Holy Flying Circus is the Airplane! of satire, pinpointing so well the silliness of it all, throwing out jokes as fast as Airplane! did, and the ones that don’t stick are still somewhat funny, which are very few. You end up watching this take on the Monty Python troupe in awe, how closely they mimic their voices. I have the Blu-ray/DVD edition in front of me, and I still think that somehow, Eric Idle found a procedure that lets him temporarily revert to his younger self in order to play him. That’s how incredible Steve Punt is at this, how much he obviously studied Idle, and the same goes for Darren Boyd as John Cleese, Thomas Fisher as Graham Chapman with his ever-present pipe, and Phil Nichol as Terry Gilliam. Charles Edwards also has the same effect on me as Punt does. And listening to Boyd, you might think that Cleese himself performed his own voice in post-production, but amazingly, no. That’s all Boyd. I’m still amazed.

You’re going to laugh throughout Holy Flying Circus. There’s no debate about that, not through the satires of the protestors, or the occasional slapstick, or the throw-away jokes, or those lines that make you think, “They got it right!
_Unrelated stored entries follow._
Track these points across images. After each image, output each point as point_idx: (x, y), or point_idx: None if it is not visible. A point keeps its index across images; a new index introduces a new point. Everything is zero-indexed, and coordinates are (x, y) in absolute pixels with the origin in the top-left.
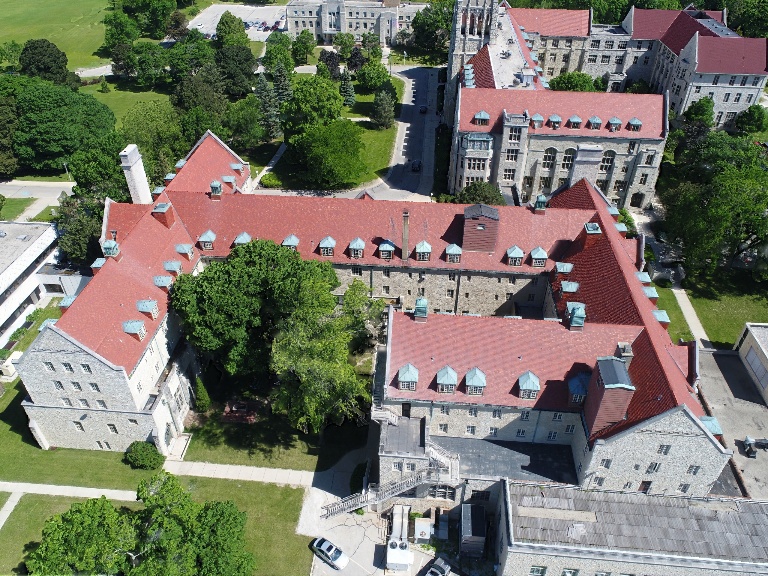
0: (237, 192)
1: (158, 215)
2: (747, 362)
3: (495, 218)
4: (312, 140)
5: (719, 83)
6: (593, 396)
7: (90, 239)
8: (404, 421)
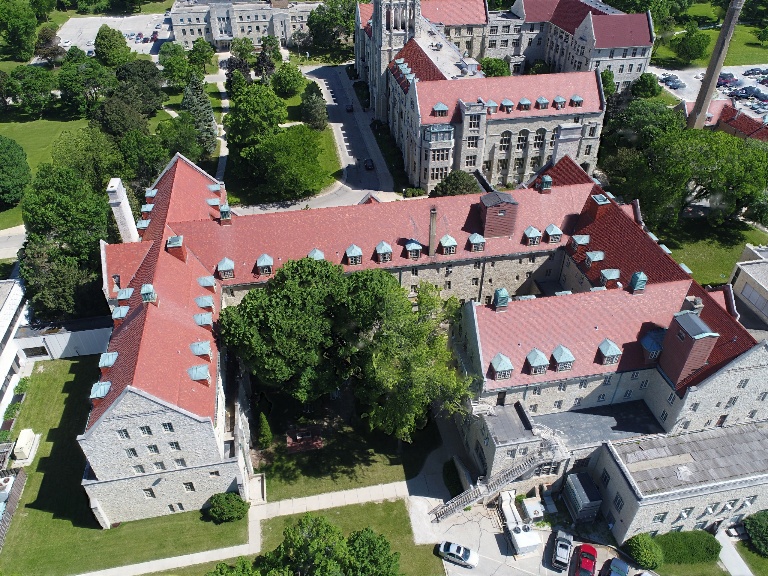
0: (232, 214)
1: (173, 250)
2: (744, 297)
3: (514, 203)
4: (271, 151)
5: (614, 56)
6: (674, 349)
7: (74, 289)
8: (500, 410)
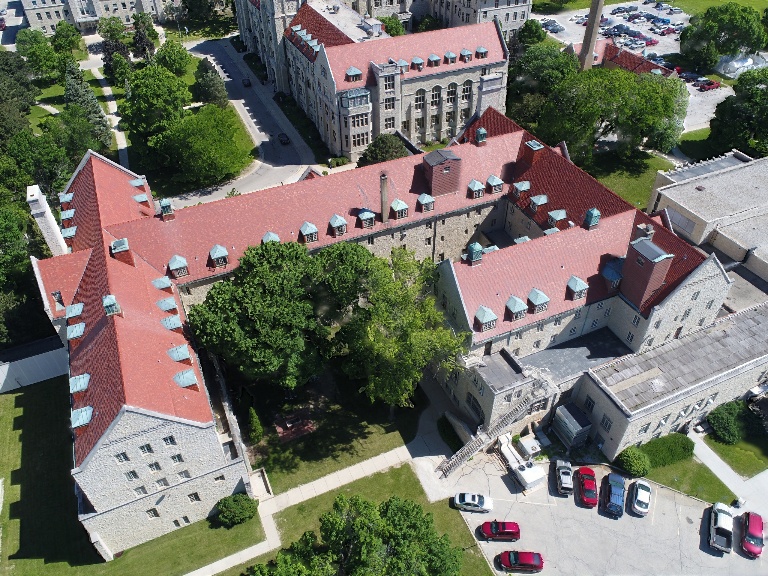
0: None
1: (120, 255)
2: None
3: (457, 158)
4: (184, 136)
5: (499, 6)
6: (635, 275)
7: (4, 316)
8: (488, 359)
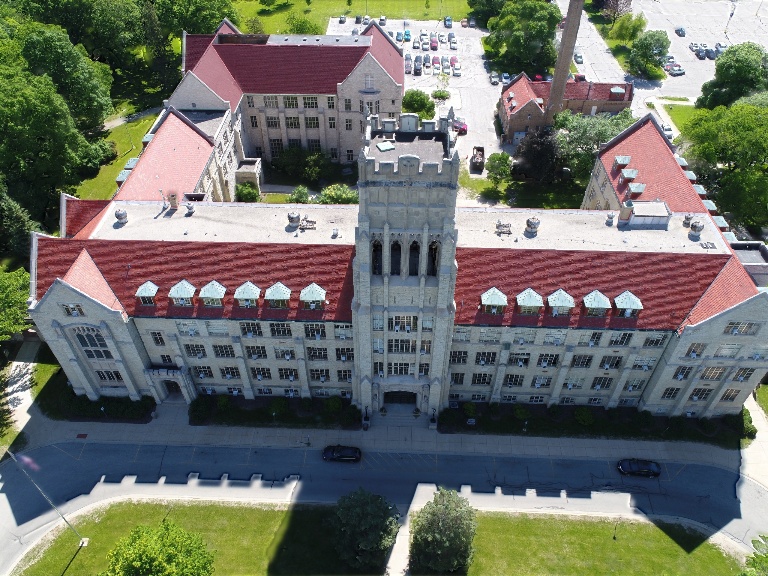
0: None
1: None
2: None
3: None
4: None
5: None
6: None
7: None
8: None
That’s exactly what those horrible people are like!” How often you laugh depends entirely on your feelings about this subject matter, but even so, there will be something that gets you going, at risk of never stopping, including yet another dead-on satire (no surprise there) of dream sequences in movies, and quite possibly the most outlandish fantasy sequence you’ll ever see. Is this review a satire of all those other reviews that say “this is the most……you’ll ever see?” I’m not that good. I’m merely a worshipper of what I had apparently been waiting so long to see in a comedy, to actually laugh throughout and not just sit through a comedy waiting and waiting for the laughs to come. Too many comedies these days that say they’re comedies try too hard to be comedies and then produce nothing you can turn blue at from laughing so hard. Holy Flying Circus delivers on that and throws in a lot extra because you’ve been so nice just to see what this lightning-strike group has come up with and made work.
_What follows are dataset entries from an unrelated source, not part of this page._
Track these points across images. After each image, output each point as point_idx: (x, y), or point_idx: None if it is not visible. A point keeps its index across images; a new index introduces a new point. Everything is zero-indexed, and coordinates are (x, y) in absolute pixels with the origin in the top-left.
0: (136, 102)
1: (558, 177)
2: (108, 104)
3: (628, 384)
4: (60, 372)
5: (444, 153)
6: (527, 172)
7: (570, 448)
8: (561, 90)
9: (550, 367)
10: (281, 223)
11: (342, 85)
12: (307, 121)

In this Blu-ray/DVD set from Acorn Media, there are three deleted scenes, one of which is an alternate opening; 19 minutes of outtakes, some of which are as funny as the actual movie; “The Making of the Holy Flying Circus Phonotrope,” which shows the construction of the revolving animation that you see at the beginning (the detail that goes into it is awe-inspiring); and 30 production stills, including four stills of Stephen Fry as God during production, which makes up for having to wait for him until nearly the end.

The first time you watch Holy Flying Circus is to experience what has been created by this thoroughly talented, frighteningly intelligent group, and to laugh at jokes you never expected to see. The second time is to laugh at those jokes you loved the first time and to catch what you might have missed when the paramedics showed up to help you breathe again. The third time is to laugh all the way through without stopping, no matter the tense debate between Palin, Cleese, journalist and formerly-good satirist Malcolm Muggeridge, and a bishop. The fourth time is to rewind and rewatch your favorite parts, though I suspect you’ve been doing that already. The 35th time is….wait a minute. You’ve been watching this for an entire month? Twice a week? More?! Well, that’s a little obsessive, don’t you think?